■ **Task prompt**: Quote every line of the records below word for word, changing nothing.

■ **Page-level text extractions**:
* * * * * * * * *

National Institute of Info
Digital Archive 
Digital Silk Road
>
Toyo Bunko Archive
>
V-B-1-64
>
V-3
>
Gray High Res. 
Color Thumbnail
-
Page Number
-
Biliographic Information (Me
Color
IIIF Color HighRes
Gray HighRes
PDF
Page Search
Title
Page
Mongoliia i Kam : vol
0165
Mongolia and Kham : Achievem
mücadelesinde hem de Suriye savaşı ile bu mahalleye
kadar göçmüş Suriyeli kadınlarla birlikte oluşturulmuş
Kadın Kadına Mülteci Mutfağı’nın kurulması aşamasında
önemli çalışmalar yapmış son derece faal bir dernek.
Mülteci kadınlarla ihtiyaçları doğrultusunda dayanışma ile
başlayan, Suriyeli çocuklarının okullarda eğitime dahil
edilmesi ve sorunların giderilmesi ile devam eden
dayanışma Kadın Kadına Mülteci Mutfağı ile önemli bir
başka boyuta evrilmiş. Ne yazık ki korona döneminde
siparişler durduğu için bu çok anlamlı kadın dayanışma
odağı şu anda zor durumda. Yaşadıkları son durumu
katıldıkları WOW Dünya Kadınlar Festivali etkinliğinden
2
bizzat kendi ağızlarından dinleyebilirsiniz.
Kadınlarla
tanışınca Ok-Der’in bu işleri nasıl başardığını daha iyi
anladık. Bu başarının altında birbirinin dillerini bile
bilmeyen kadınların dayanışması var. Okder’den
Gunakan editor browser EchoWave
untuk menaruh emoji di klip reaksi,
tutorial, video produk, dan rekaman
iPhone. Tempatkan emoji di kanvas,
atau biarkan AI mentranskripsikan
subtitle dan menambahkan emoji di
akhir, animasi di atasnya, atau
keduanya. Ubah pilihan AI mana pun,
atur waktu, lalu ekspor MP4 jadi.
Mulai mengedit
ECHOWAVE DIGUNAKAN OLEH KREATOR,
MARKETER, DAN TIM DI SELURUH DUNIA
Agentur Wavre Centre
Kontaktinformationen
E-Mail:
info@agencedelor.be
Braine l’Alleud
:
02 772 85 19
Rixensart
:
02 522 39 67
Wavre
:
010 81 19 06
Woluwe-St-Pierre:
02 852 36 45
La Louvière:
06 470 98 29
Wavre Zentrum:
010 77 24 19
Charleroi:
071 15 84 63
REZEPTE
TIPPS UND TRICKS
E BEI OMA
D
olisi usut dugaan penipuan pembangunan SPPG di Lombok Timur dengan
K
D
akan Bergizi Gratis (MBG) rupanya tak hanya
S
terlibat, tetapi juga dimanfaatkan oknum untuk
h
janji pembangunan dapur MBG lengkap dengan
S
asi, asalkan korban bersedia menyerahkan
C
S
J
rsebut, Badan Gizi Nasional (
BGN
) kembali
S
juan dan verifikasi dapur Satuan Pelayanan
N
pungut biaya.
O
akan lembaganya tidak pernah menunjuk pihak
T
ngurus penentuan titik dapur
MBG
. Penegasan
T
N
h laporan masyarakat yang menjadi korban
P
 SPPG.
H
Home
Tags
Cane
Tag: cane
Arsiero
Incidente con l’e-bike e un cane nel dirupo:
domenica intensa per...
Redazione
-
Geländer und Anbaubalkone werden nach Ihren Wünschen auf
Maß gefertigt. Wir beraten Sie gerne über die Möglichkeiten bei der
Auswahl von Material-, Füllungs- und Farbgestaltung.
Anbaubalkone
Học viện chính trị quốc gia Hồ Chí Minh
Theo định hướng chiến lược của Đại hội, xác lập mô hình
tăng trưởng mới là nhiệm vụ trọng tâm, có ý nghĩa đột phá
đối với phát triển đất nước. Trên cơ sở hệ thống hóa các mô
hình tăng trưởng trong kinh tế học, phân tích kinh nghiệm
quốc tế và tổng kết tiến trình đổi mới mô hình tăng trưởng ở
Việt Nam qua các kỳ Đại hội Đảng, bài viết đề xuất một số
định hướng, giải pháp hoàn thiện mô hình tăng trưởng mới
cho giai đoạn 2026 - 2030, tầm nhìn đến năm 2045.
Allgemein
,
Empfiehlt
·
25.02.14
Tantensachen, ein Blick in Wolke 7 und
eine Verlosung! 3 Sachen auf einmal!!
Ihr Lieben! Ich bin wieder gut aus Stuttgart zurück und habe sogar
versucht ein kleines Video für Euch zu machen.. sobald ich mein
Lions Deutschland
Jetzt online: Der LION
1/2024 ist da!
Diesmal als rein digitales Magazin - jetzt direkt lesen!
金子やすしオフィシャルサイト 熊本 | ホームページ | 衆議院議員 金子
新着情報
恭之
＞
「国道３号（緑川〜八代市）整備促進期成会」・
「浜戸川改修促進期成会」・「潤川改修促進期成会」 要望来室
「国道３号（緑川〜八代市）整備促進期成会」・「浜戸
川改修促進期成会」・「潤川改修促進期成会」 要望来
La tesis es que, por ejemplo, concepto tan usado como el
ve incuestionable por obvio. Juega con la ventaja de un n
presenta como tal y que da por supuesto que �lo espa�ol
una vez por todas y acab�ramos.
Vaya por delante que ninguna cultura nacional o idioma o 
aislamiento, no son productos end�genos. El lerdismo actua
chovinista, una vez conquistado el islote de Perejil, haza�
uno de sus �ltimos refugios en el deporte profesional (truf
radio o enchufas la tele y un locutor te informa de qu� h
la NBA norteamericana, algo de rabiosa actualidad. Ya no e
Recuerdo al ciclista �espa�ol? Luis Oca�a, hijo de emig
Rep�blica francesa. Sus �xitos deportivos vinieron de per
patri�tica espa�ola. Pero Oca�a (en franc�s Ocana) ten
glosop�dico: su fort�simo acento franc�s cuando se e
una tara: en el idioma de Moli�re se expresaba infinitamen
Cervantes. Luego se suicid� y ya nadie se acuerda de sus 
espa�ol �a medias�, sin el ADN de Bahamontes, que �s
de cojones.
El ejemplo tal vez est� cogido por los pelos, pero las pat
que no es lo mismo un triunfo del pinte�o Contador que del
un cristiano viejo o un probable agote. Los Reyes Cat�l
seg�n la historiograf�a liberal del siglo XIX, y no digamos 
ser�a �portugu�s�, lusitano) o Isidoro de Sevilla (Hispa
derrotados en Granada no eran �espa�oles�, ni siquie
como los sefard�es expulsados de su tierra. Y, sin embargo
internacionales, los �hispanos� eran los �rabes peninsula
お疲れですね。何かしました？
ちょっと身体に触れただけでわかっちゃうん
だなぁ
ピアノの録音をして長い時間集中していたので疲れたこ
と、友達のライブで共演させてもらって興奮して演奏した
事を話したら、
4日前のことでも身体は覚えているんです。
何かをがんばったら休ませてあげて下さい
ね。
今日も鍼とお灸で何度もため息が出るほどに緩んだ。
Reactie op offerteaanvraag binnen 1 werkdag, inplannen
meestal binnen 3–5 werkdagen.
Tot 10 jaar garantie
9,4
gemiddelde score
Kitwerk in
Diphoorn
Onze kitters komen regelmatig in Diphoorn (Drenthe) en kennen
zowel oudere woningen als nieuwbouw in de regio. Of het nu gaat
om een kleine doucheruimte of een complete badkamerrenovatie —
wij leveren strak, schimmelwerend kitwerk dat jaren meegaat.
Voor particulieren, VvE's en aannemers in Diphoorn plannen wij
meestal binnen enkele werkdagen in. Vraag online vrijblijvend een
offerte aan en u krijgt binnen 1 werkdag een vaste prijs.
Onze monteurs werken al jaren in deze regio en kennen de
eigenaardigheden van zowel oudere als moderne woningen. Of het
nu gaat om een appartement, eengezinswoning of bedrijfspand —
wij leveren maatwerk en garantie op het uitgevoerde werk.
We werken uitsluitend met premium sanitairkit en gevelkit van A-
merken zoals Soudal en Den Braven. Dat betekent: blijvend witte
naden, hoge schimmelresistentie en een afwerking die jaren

* * * * * * * * *

■ **Answer**:
National Institute of Info
Digital Archive 
Digital Silk Road
>
Toyo Bunko Archive
>
V-B-1-64
>
V-3
>
Gray High Res. 
Color Thumbnail
-
Page Number
-
Biliographic Information (Me
Color
IIIF Color HighRes
Gray HighRes
PDF
Page Search
Title
Page
Mongoliia i Kam : vol
0165
Mongolia and Kham : Achievem
mücadelesinde hem de Suriye savaşı ile bu mahalleye
kadar göçmüş Suriyeli kadınlarla birlikte oluşturulmuş
Kadın Kadına Mülteci Mutfağı’nın kurulması aşamasında
önemli çalışmalar yapmış son derece faal bir dernek.
Mülteci kadınlarla ihtiyaçları doğrultusunda dayanışma ile
başlayan, Suriyeli çocuklarının okullarda eğitime dahil
edilmesi ve sorunların giderilmesi ile devam eden
dayanışma Kadın Kadına Mülteci Mutfağı ile önemli bir
başka boyuta evrilmiş. Ne yazık ki korona döneminde
siparişler durduğu için bu çok anlamlı kadın dayanışma
odağı şu anda zor durumda. Yaşadıkları son durumu
katıldıkları WOW Dünya Kadınlar Festivali etkinliğinden
2
bizzat kendi ağızlarından dinleyebilirsiniz.
Kadınlarla
tanışınca Ok-Der’in bu işleri nasıl başardığını daha iyi
anladık. Bu başarının altında birbirinin dillerini bile
bilmeyen kadınların dayanışması var. Okder’den
Gunakan editor browser EchoWave
untuk menaruh emoji di klip reaksi,
tutorial, video produk, dan rekaman
iPhone. Tempatkan emoji di kanvas,
atau biarkan AI mentranskripsikan
subtitle dan menambahkan emoji di
akhir, animasi di atasnya, atau
keduanya. Ubah pilihan AI mana pun,
atur waktu, lalu ekspor MP4 jadi.
Mulai mengedit
ECHOWAVE DIGUNAKAN OLEH KREATOR,
MARKETER, DAN TIM DI SELURUH DUNIA
Agentur Wavre Centre
Kontaktinformationen
E-Mail:
info@agencedelor.be
Braine l’Alleud
:
02 772 85 19
Rixensart
:
02 522 39 67
Wavre
:
010 81 19 06
Woluwe-St-Pierre:
02 852 36 45
La Louvière:
06 470 98 29
Wavre Zentrum:
010 77 24 19
Charleroi:
071 15 84 63
REZEPTE
TIPPS UND TRICKS
E BEI OMA
D
olisi usut dugaan penipuan pembangunan SPPG di Lombok Timur dengan
K
D
akan Bergizi Gratis (MBG) rupanya tak hanya
S
terlibat, tetapi juga dimanfaatkan oknum untuk
h
janji pembangunan dapur MBG lengkap dengan
S
asi, asalkan korban bersedia menyerahkan
C
S
J
rsebut, Badan Gizi Nasional (
BGN
) kembali
S
juan dan verifikasi dapur Satuan Pelayanan
N
pungut biaya.
O
akan lembaganya tidak pernah menunjuk pihak
T
ngurus penentuan titik dapur
MBG
. Penegasan
T
N
h laporan masyarakat yang menjadi korban
P
 SPPG.
H
Home
Tags
Cane
Tag: cane
Arsiero
Incidente con l’e-bike e un cane nel dirupo:
domenica intensa per...
Redazione
-
Geländer und Anbaubalkone werden nach Ihren Wünschen auf
Maß gefertigt. Wir beraten Sie gerne über die Möglichkeiten bei der
Auswahl von Material-, Füllungs- und Farbgestaltung.
Anbaubalkone
Học viện chính trị quốc gia Hồ Chí Minh
Theo định hướng chiến lược của Đại hội, xác lập mô hình
tăng trưởng mới là nhiệm vụ trọng tâm, có ý nghĩa đột phá
đối với phát triển đất nước. Trên cơ sở hệ thống hóa các mô
hình tăng trưởng trong kinh tế học, phân tích kinh nghiệm
quốc tế và tổng kết tiến trình đổi mới mô hình tăng trưởng ở
Việt Nam qua các kỳ Đại hội Đảng, bài viết đề xuất một số
định hướng, giải pháp hoàn thiện mô hình tăng trưởng mới
cho giai đoạn 2026 - 2030, tầm nhìn đến năm 2045.
Allgemein
,
Empfiehlt
·
25.02.14
Tantensachen, ein Blick in Wolke 7 und
eine Verlosung! 3 Sachen auf einmal!!
Ihr Lieben! Ich bin wieder gut aus Stuttgart zurück und habe sogar
versucht ein kleines Video für Euch zu machen.. sobald ich mein
Lions Deutschland
Jetzt online: Der LION
1/2024 ist da!
Diesmal als rein digitales Magazin - jetzt direkt lesen!
金子やすしオフィシャルサイト 熊本 | ホームページ | 衆議院議員 金子
新着情報
恭之
＞
「国道３号（緑川〜八代市）整備促進期成会」・
「浜戸川改修促進期成会」・「潤川改修促進期成会」 要望来室
「国道３号（緑川〜八代市）整備促進期成会」・「浜戸
川改修促進期成会」・「潤川改修促進期成会」 要望来
La tesis es que, por ejemplo, concepto tan usado como el
ve incuestionable por obvio. Juega con la ventaja de un n
presenta como tal y que da por supuesto que �lo espa�ol
una vez por todas y acab�ramos.
Vaya por delante que ninguna cultura nacional o idioma o 
aislamiento, no son productos end�genos. El lerdismo actua
chovinista, una vez conquistado el islote de Perejil, haza�
uno de sus �ltimos refugios en el deporte profesional (truf
radio o enchufas la tele y un locutor te informa de qu� h
la NBA norteamericana, algo de rabiosa actualidad. Ya no e
Recuerdo al ciclista �espa�ol? Luis Oca�a, hijo de emig
Rep�blica francesa. Sus �xitos deportivos vinieron de per
patri�tica espa�ola. Pero Oca�a (en franc�s Ocana) ten
glosop�dico: su fort�simo acento franc�s cuando se e
una tara: en el idioma de Moli�re se expresaba infinitamen
Cervantes. Luego se suicid� y ya nadie se acuerda de sus 
espa�ol �a medias�, sin el ADN de Bahamontes, que �s
de cojones.
El ejemplo tal vez est� cogido por los pelos, pero las pat
que no es lo mismo un triunfo del pinte�o Contador que del
un cristiano viejo o un probable agote. Los Reyes Cat�l
seg�n la historiograf�a liberal del siglo XIX, y no digamos 
ser�a �portugu�s�, lusitano) o Isidoro de Sevilla (Hispa
derrotados en Granada no eran �espa�oles�, ni siquie
como los sefard�es expulsados de su tierra. Y, sin embargo
internacionales, los �hispanos� eran los �rabes peninsula
お疲れですね。何かしました？
ちょっと身体に触れただけでわかっちゃうん
だなぁ
ピアノの録音をして長い時間集中していたので疲れたこ
と、友達のライブで共演させてもらって興奮して演奏した
事を話したら、
4日前のことでも身体は覚えているんです。
何かをがんばったら休ませてあげて下さい
ね。
今日も鍼とお灸で何度もため息が出るほどに緩んだ。
Reactie op offerteaanvraag binnen 1 werkdag, inplannen
meestal binnen 3–5 werkdagen.
Tot 10 jaar garantie
9,4
gemiddelde score
Kitwerk in
Diphoorn
Onze kitters komen regelmatig in Diphoorn (Drenthe) en kennen
zowel oudere woningen als nieuwbouw in de regio. Of het nu gaat
om een kleine doucheruimte of een complete badkamerrenovatie —
wij leveren strak, schimmelwerend kitwerk dat jaren meegaat.
Voor particulieren, VvE's en aannemers in Diphoorn plannen wij
meestal binnen enkele werkdagen in. Vraag online vrijblijvend een
offerte aan en u krijgt binnen 1 werkdag een vaste prijs.
Onze monteurs werken al jaren in deze regio en kennen de
eigenaardigheden van zowel oudere als moderne woningen. Of het
nu gaat om een appartement, eengezinswoning of bedrijfspand —
wij leveren maatwerk en garantie op het uitgevoerde werk.
We werken uitsluitend met premium sanitairkit en gevelkit van A-
merken zoals Soudal en Den Braven. Dat betekent: blijvend witte
naden, hoge schimmelresistentie en een afwerking die jaren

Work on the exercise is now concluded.